The trees and I are headed in the same direction: nowhere, but with dignity. Look what happens to the clouds. No fixed residence means no stable identity. To be a vagabond or vagrant is to become vague.
Even with the return of so-called standard time, it takes the sun until 7:36 to clear the ridgetop and strike me in my eye as I sit on the porch. This year it just so happens that the leaves are already down, except for the scarlet oaks that dot the ridge — a legacy of 19th-century forest fires. There’s a couple opposite the porch that still cling to their leaves, which are turning crimson in the sun. [Update three days later: the scarlet oaks are bare.]
this beetroot chai latte is actually not bad. i figured it would be horrific; that's why i ordered it. it's election day and i want my money back
— Dave Bonta (@morningporch) November 8, 2022
Night = enchantment, or what? Whenever I try to read my own work critically I hit a wall. And I feel this is a deep failing though i concede that it may also be a strength.

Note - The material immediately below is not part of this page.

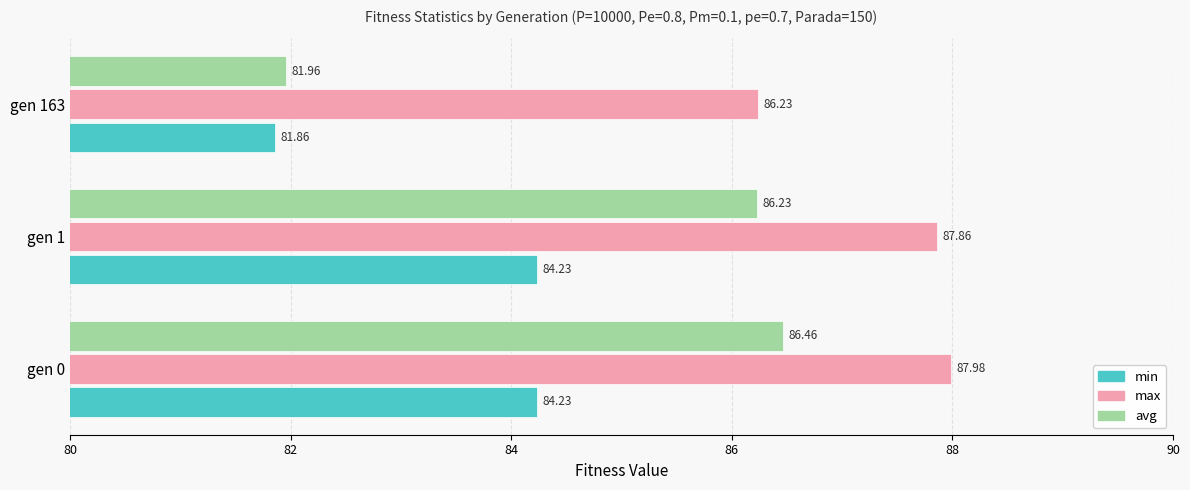

Which series has the largest total across all categories?

max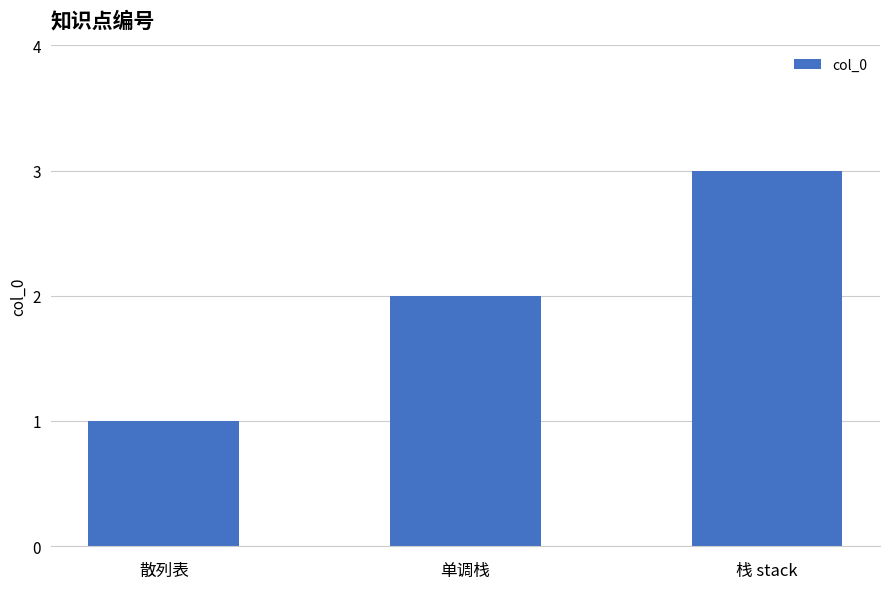

Reading right to left, what are all the values shown in this chart?

栈 stack=3	单调栈=2	散列表=1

Just running on pure instinct used to worry me. But now i figure it’s ok as long as the writing is clear. Ambiguous but clear. Like black cherry sap.
I need to remember my original childhood spirit animals, Bugs Bunny and Bucky Beaver. Later supplemented by Mad magazine’s What-Me-Worry Kid. What deep truths might they reveal about me? I mean i worry a lot. But i do still have an overbite. Well spotted, my former fellow five-year-olds.
Perhaps I need to remember why i decided never to have kids.
When I reach my favorite ridgetop seat, I find it’s already taken:
This katydid is clearly on its last legs. I can go sit somewhere else. It needs all the heat from that rock it can get. And then maybe it’ll have enough strength to climb back up the tree, though its leafy green camouflage won’t work anymore.
It seems wrong that katydids don’t turn color before they fall, poor flightless things.
Couplets like that are clearly just two-line haiku.
I am trying to get to a place ideologically where there’s no highbrow, middlebrow, or lowbrow anymore – just more refined and less refined approaches. For example, with forms of theater as disparate as WWE, Italian opera, and Japanese Noh, not to see one as inferior or superior to the others, just different arts for vastly different audiences. Basically I’m applying cultural relativism to the arts.
Working on a new videopoem for the first time in nearly a year. It’s been so long, I’ve forgotten many of my habits, which can’t hurt.